Source passage:
============================================================

Murphy’s office supervised distribution of a $250,000 OCRA grant awarded to the City of New Castle that helped numerous businesses. He told Commissioners the hope is this new grant, if received, would help county businesses in the same way.

While a local match is not required, Murphy said it might be helpful in making the county’s request stand out among other applicants.

“My recommendation is we contribute as much as possible,” Murphy said. “It is a competitive process.”

Commissioners approved $6,250 toward the effort.

Boar’s Head

Commissioners also granted Murphy permission to work with Shields on the Boar’s Head expansion process.

The county council voted unanimously last month to officially start an “incentive approval process” that would offer Boar’s Head a $3.2 million tax abatement plan if the food manufacturing company chooses Henry County for its new deli processing facility.

============================================================

Data lines:
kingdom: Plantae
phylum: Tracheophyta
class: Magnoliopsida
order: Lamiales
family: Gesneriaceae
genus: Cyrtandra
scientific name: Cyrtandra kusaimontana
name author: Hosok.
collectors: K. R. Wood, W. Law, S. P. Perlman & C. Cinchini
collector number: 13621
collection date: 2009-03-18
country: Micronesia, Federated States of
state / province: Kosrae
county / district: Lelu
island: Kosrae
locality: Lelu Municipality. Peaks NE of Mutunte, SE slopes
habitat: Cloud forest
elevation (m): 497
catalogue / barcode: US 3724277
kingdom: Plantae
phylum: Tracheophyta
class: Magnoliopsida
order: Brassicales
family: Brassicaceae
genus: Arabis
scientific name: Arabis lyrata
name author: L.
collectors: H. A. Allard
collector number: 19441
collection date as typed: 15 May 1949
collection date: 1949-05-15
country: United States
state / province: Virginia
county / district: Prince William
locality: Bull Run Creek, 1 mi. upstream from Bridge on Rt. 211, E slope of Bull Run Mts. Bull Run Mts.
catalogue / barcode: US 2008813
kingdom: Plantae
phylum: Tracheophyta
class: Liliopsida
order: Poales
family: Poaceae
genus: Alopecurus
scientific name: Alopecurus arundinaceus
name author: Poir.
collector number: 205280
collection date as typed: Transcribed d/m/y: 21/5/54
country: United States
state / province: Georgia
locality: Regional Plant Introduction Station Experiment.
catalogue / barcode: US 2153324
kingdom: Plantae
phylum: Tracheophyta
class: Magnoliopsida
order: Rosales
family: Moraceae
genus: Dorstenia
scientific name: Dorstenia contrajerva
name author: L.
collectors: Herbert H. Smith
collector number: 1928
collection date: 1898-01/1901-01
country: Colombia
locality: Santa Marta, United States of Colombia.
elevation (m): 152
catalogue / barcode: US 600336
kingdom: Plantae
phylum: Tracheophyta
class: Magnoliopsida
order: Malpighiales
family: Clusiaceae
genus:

============================================================

Tasks and exercises:
1. List every dollar amount that appears in the article on the county commissioners' grant and Boar's Head decisions.
2. Continue the article on the county commissioners' grant and Boar's Head decisions from its last sentence.

Solved tasks:
1.
$250,000
$6,250
$3.2 million

2.
“The county council is planning a public hearing Jan. 28,” Murphy said. “If they approve the plan, it comes to the Commissioners. I’m seeking permission to work with your attorney and for it to be on your agenda Feb. 10.”

Boar’s Head opened its first Henry County meat processing plant in April 2016. Within months, the company announced plans to build a distribution center alongside the first plant.

Since breaking ground in 2014, Boar’s Head Provisions has invested $113 million into Henry County and given more than 500 people jobs.